IBNS-CMEDIA: Matt Shumer, CEO of AI startup HyperWrite, has joined a growing list of experts warning that the future of white-collar, screen-based jobs may be highly vulnerable to automation.
In an essay published on his social media page titled “Something Big Is Happening,” Shumer argues that AI systems are rapidly acquiring the ability to perform tasks that are digital, structured, and repetitive.
Drawing a comparison to the early days of the COVID-19 pandemic, he wrote: “Think back to February 2020. If you were paying close attention, you might have noticed a few people talking about a virus spreading overseas. But most of us weren’t paying attention. The stock market was doing great, your kids were in school, you were going to restaurants and planning trips. If someone told you they were stockpiling toilet paper, you would have thought they were spending too much time on a weird corner of the internet. Then, over the course of about three weeks, the entire world changed.”
Shumer suggests that AI is currently in a similar “this seems overblown” phase, but warns that the shift could be far more transformative than COVID.
“I think the honest answer is that nothing that can be done on a computer is safe in the medium term,” he wrote. “If your job happens on a screen — if the core of what you do is reading, writing, analyzing, deciding, communicating through a keyboard — then AI is coming for significant parts of it. The timeline isn’t ‘someday.’ It’s already started.”
He added that while robots are not yet fully capable of handling physical labour, progress in AI tends to accelerate faster than expected. “Not quite there yet” often becomes “here” surprisingly quickly.

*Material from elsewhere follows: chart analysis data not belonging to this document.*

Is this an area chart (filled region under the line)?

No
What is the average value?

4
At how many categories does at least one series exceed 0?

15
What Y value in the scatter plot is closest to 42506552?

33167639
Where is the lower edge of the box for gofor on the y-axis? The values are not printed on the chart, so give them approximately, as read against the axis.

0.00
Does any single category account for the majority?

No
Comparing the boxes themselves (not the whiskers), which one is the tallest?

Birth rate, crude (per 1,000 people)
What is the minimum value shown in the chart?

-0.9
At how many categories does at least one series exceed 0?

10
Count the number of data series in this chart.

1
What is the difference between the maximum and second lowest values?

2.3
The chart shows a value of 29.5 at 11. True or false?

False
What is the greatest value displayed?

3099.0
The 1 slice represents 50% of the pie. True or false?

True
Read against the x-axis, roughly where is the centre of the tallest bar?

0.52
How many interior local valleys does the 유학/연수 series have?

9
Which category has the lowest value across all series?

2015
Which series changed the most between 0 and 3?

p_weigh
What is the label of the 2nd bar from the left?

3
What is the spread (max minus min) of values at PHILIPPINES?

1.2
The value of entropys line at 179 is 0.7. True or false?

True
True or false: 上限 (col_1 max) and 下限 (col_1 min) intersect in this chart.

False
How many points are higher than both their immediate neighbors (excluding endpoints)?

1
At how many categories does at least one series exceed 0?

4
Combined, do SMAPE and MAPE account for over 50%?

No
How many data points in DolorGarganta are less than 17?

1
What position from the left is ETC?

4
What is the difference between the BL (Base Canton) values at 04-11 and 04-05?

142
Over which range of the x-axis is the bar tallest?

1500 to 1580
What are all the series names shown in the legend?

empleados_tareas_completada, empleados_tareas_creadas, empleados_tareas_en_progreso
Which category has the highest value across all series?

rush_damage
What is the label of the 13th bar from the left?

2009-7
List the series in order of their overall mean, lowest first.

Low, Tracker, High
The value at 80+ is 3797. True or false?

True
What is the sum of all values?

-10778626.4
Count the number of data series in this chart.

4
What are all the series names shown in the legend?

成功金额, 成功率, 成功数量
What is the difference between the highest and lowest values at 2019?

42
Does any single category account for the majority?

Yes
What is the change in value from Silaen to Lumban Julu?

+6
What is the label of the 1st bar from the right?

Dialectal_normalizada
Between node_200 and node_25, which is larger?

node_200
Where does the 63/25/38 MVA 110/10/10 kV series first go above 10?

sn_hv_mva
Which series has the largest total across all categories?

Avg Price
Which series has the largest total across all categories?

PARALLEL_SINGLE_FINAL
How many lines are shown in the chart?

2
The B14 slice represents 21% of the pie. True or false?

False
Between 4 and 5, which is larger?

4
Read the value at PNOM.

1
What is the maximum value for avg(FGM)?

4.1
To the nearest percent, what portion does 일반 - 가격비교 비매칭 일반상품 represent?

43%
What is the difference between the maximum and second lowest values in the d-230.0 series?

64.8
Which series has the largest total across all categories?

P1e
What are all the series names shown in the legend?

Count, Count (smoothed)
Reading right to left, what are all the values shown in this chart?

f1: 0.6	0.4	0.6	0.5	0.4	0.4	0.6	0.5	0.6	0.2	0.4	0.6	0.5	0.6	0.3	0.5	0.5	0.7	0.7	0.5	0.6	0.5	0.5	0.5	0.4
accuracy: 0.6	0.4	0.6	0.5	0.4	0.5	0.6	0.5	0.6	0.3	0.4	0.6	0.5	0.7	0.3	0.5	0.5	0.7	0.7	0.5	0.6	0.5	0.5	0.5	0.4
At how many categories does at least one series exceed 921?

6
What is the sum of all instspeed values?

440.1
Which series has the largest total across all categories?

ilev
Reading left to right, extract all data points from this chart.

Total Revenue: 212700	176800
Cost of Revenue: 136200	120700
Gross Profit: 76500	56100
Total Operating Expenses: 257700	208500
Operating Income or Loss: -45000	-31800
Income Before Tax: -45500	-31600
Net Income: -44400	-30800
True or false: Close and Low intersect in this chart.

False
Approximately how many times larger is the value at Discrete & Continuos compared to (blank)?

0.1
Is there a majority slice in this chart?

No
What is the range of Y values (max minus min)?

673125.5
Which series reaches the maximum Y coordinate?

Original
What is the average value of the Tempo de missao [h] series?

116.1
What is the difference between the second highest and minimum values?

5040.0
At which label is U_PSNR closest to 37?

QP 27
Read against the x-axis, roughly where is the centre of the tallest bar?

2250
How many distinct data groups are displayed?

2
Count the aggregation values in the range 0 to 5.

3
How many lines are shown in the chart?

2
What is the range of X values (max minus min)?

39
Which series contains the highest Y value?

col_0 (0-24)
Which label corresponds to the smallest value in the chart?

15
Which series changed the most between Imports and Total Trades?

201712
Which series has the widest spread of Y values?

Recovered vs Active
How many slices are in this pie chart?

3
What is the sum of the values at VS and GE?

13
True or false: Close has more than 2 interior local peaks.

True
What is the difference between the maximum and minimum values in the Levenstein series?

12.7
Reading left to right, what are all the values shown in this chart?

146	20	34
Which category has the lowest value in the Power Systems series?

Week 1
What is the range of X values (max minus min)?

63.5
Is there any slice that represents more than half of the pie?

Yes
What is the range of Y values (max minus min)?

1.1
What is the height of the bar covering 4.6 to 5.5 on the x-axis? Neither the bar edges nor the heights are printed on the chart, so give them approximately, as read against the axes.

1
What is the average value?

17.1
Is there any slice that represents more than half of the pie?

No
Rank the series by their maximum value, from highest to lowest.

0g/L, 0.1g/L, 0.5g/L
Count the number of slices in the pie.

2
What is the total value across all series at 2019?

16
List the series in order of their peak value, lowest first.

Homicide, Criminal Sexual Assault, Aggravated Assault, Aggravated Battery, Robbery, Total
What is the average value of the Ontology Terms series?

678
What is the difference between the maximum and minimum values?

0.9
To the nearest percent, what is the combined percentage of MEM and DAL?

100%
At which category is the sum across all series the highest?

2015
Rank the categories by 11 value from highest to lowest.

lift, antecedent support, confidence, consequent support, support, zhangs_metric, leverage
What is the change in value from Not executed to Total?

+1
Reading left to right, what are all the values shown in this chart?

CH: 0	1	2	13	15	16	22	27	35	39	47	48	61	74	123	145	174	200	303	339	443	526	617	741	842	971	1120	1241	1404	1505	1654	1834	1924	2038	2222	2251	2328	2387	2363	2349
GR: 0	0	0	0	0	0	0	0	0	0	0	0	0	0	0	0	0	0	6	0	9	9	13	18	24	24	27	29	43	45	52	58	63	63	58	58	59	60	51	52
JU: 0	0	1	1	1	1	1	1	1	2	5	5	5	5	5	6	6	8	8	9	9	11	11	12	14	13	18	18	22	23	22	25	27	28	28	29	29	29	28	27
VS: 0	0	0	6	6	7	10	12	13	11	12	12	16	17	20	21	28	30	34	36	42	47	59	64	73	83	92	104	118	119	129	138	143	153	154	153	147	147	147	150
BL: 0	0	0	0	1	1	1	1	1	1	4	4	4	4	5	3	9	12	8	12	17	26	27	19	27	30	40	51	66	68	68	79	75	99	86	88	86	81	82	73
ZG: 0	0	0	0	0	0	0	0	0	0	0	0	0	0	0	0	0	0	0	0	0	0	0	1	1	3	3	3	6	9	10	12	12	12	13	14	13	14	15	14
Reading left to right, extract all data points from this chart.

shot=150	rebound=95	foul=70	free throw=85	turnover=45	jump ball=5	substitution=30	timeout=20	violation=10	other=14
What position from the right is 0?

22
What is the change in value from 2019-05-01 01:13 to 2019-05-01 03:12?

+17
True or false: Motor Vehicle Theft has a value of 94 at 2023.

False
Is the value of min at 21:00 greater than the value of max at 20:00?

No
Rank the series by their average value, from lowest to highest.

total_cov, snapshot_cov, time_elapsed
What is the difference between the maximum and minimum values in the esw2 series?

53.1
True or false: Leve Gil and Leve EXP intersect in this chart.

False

Shumer identified several screen-based professions already facing disruption:
Legal work: AI systems can read contracts, summarize case law, draft briefs, and conduct legal research at levels comparable to junior associates.
Financial analysis: Building models, analyzing datasets, preparing investment memos, and generating reports.
Writing and content creation: Marketing copy, journalism, technical documentation, and reports.
Software engineering: AI can now complete multi-day coding projects.
Medical analysis: Reviewing scans, analyzing lab results, and suggesting diagnoses.
Customer service: AI agents increasingly capable of managing complex interactions.
Separately, Dr. Roman Yampolskiy, a professor of computer science at the University of Louisville, warned on The Diary of a CEO podcast that the rise of artificial general intelligence (AGI) could result in unprecedented levels of unemployment.
“There is not a job that cannot be automated,” he said, suggesting AGI systems capable of outperforming humans across most cognitive tasks could emerge as early as 2027.
“In five years, all physical labour can also be automated,” he added. “We’re looking at levels of unemployment we’ve never seen before — not 10 percent, but potentially 99 percent.”
Meanwhile, Dario Amodei, CEO of Anthropic, has highlighted the rapid transformation within software engineering. “I have engineers within Anthropic who say I don’t write any code anymore. I just let the model write the code, I edit it,” he noted.
Amodei further cautioned that AI systems could soon handle most, if not all, aspects of software development. “We might be six to twelve months away from when the model is doing most, maybe all, of what software engineers do end-to-end. Then it’s a question of how fast that loop closes.”
Together, these warnings reflect a growing consensus among AI leaders that the transformation of white-collar work is not a distant possibility — but an unfolding reality.